═══ TEXTE DE LA PAGE

Datakalab, « une start-up dans la Brain Tech qui a pour ambition de transformer le monde du marketing avec la prise en compte des émotions », a développé une technologie de détection des masques dans l’espace public. La ville de Cannes l’a déjà adoptée. L'entreprise va bientôt enrichir ses caméras pour mesurer cette fois la distanciation sociale.
Des caméras éparpillées dans des lieux publics pour détecter l’usage ou non de masques. Voilà le projet en place depuis le 26 avril sur trois marchés de la ville de Cannes (Forville, Gambetta, La Bocca). Et d’ici mercredi, c’est même dans les bus locaux (Palmbus) que cette technologie sera embarquée.

══════

■ EXERCICE PROPOSÉ A
Reproduisez fidèlement le passage du texte sur Datakalab qui s'ouvre sur les mots contenant « Des caméras éparpillées » et se clôt sur « technologie sera embarquée. ».
■ EXERCICE PROPOSÉ B
D'après le texte sur Datakalab, depuis quelle date le dispositif de détection des masques fonctionne-t-il sur trois marchés de Cannes ?

═══ FICHES FOURNIES

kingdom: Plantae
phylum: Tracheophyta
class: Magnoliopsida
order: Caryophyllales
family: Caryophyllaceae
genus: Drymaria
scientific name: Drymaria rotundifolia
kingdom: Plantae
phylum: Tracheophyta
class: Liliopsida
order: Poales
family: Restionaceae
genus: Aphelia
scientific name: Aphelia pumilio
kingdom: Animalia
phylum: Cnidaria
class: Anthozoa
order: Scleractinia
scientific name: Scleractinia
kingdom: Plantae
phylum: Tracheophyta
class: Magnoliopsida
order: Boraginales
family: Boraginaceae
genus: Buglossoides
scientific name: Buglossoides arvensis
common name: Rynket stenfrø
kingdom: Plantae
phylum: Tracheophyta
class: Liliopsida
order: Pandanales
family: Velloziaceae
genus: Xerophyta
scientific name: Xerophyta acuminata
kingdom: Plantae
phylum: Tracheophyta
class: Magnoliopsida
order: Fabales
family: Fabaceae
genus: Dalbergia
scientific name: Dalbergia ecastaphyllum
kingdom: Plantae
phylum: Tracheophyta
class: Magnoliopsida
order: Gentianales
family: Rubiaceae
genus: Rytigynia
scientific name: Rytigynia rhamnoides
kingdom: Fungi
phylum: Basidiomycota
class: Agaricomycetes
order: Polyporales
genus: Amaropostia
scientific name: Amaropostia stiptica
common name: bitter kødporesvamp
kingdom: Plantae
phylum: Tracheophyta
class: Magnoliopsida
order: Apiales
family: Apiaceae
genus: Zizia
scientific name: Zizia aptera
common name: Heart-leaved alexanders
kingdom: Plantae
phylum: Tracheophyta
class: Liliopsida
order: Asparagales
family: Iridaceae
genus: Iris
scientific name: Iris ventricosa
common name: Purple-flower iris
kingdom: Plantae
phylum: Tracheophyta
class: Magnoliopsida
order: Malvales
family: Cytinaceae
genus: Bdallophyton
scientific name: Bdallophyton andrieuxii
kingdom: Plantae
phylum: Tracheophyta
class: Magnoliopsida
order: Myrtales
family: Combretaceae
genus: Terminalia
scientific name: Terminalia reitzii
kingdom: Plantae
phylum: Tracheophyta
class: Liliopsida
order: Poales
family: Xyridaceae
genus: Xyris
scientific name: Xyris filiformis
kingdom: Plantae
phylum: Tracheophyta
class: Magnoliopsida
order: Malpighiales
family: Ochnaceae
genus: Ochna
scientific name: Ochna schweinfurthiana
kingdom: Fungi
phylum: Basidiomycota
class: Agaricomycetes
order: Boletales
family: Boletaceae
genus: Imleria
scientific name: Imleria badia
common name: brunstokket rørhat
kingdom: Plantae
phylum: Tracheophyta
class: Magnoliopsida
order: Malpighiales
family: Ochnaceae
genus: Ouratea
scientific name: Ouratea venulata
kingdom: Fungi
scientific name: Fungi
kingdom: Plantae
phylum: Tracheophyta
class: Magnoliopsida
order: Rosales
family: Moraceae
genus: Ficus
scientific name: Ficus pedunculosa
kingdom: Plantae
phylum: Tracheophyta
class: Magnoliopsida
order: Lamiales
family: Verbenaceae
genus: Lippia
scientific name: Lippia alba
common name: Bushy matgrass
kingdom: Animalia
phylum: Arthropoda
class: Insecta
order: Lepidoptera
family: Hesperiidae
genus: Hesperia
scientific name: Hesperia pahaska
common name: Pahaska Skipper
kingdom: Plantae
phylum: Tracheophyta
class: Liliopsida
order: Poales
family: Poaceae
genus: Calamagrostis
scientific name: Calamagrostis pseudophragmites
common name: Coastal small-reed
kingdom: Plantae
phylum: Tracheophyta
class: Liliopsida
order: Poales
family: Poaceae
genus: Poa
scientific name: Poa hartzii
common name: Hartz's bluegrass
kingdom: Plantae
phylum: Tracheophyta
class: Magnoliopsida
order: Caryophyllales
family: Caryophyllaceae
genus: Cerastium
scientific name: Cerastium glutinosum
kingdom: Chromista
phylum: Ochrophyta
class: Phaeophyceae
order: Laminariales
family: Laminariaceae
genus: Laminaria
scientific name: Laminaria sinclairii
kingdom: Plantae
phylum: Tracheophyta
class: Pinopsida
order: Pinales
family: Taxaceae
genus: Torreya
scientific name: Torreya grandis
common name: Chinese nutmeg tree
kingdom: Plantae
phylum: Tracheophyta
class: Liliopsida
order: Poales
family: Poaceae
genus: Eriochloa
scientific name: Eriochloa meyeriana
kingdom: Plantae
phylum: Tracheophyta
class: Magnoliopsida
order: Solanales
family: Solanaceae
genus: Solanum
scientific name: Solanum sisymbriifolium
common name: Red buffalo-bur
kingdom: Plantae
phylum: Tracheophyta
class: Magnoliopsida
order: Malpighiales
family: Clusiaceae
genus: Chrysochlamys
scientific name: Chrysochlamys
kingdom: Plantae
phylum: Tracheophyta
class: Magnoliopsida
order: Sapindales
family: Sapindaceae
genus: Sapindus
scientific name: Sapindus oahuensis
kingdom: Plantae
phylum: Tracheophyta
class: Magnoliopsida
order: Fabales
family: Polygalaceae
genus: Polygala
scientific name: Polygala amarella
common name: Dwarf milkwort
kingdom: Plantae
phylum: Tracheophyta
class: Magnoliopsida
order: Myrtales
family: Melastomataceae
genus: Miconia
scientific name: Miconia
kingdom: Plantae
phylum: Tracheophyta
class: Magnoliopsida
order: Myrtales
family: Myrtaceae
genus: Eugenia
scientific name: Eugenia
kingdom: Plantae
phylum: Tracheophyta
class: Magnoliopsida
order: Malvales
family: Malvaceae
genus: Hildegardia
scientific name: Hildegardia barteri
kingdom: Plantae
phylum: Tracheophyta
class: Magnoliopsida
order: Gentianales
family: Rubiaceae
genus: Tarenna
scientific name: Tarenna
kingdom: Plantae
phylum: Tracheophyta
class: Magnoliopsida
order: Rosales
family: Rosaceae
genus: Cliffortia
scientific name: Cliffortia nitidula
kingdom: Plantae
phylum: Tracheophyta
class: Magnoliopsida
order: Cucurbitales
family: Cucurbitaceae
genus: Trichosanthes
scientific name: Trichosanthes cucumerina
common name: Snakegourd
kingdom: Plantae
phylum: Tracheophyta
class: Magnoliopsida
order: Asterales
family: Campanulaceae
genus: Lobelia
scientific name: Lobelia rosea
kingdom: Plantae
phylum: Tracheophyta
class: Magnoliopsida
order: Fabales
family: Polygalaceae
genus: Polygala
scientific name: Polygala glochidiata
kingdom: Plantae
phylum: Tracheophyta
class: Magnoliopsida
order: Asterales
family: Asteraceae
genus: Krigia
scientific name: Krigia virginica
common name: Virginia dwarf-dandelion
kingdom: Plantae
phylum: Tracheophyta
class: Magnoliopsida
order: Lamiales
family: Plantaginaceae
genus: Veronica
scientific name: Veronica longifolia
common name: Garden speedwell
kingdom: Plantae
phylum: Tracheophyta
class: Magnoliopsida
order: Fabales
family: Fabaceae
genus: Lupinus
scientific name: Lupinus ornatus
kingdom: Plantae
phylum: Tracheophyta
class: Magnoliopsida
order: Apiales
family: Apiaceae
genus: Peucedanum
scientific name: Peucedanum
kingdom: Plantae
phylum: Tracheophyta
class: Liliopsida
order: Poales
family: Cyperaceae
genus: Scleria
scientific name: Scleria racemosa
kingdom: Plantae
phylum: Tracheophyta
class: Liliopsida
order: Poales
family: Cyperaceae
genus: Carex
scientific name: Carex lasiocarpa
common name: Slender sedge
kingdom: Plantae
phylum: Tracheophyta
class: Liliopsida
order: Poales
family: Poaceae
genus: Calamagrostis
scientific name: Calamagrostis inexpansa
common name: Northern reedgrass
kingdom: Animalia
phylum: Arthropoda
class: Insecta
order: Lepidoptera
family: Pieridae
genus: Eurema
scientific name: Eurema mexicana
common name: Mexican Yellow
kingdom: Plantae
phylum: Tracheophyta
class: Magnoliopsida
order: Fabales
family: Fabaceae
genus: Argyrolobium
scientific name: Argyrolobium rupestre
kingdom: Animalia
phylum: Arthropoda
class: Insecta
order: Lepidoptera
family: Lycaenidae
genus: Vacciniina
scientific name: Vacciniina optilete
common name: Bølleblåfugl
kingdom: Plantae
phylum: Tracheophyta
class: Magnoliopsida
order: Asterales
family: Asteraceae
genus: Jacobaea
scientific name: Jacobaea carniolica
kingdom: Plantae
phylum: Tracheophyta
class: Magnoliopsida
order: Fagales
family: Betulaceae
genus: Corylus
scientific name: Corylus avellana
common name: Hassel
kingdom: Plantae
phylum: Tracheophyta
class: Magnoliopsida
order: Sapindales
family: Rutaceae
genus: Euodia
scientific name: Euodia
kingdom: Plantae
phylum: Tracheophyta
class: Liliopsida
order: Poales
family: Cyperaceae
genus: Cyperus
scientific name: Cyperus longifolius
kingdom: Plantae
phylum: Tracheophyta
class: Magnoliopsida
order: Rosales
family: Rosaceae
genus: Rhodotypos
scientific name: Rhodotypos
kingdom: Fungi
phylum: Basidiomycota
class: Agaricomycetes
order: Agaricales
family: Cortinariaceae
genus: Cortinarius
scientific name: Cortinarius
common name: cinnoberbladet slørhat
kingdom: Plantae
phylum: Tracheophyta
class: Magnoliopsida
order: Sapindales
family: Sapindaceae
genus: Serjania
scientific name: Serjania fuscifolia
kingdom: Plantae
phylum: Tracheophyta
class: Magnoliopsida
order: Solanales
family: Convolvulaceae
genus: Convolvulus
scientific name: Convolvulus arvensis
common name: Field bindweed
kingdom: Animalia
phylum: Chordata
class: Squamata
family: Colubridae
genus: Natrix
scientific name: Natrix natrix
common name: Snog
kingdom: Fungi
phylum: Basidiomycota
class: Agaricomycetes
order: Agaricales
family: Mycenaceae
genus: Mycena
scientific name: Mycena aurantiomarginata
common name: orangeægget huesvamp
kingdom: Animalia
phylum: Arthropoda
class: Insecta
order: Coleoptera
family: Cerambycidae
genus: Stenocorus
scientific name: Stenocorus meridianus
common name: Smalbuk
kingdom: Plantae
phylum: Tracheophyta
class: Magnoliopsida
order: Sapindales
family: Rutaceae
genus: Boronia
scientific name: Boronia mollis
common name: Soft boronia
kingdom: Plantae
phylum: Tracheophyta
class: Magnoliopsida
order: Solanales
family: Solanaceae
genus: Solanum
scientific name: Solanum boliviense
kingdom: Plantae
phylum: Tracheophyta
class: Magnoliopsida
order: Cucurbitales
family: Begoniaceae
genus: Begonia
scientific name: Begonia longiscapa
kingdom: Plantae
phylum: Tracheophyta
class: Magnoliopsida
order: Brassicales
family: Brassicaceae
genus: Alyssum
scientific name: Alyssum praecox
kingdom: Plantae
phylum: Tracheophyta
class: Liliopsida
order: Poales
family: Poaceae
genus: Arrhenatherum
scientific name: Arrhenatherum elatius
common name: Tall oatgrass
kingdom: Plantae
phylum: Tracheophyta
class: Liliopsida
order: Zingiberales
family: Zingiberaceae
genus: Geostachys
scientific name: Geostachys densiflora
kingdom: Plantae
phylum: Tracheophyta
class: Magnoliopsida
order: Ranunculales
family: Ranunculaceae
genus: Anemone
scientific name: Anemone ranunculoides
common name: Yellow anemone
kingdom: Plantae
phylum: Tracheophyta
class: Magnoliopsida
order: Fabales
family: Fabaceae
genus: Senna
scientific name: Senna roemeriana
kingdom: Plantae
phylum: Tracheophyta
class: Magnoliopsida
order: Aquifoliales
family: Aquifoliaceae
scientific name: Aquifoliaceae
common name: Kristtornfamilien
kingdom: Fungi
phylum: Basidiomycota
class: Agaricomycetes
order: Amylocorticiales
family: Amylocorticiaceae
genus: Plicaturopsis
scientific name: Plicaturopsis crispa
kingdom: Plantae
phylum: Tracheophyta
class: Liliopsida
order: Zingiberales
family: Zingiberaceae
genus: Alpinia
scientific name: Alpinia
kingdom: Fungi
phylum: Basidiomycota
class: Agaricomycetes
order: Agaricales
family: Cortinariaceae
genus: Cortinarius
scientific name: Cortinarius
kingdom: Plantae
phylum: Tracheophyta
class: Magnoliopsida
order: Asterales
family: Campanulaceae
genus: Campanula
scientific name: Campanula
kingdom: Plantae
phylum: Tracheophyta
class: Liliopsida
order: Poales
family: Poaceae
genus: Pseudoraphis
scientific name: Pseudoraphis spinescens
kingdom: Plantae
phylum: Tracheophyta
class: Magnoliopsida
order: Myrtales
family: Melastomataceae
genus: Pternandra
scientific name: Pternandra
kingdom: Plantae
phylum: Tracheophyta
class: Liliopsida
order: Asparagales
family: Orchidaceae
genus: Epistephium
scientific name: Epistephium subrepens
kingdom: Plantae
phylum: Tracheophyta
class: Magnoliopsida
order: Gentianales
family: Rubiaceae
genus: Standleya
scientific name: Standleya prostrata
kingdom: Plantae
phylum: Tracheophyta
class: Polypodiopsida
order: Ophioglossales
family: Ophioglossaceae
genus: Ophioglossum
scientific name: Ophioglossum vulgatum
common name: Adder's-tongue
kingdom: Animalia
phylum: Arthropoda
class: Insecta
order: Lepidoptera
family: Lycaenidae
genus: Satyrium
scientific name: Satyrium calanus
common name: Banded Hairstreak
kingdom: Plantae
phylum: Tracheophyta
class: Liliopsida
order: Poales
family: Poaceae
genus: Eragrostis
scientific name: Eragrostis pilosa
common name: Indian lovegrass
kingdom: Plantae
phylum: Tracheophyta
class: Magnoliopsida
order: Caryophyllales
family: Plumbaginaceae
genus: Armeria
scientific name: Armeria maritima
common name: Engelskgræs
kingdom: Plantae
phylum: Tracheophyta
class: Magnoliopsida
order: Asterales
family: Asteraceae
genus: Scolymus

══════

■ RÉPONSE ATTENDUE A
Des caméras éparpillées dans des lieux publics pour détecter l’usage ou non de masques. Voilà le projet en place depuis le 26 avril sur trois marchés de la ville de Cannes (Forville, Gambetta, La Bocca). Et d’ici mercredi, c’est même dans les bus locaux (Palmbus) que cette technologie sera embarquée.

■ RÉPONSE ATTENDUE B
Depuis le 26 avril.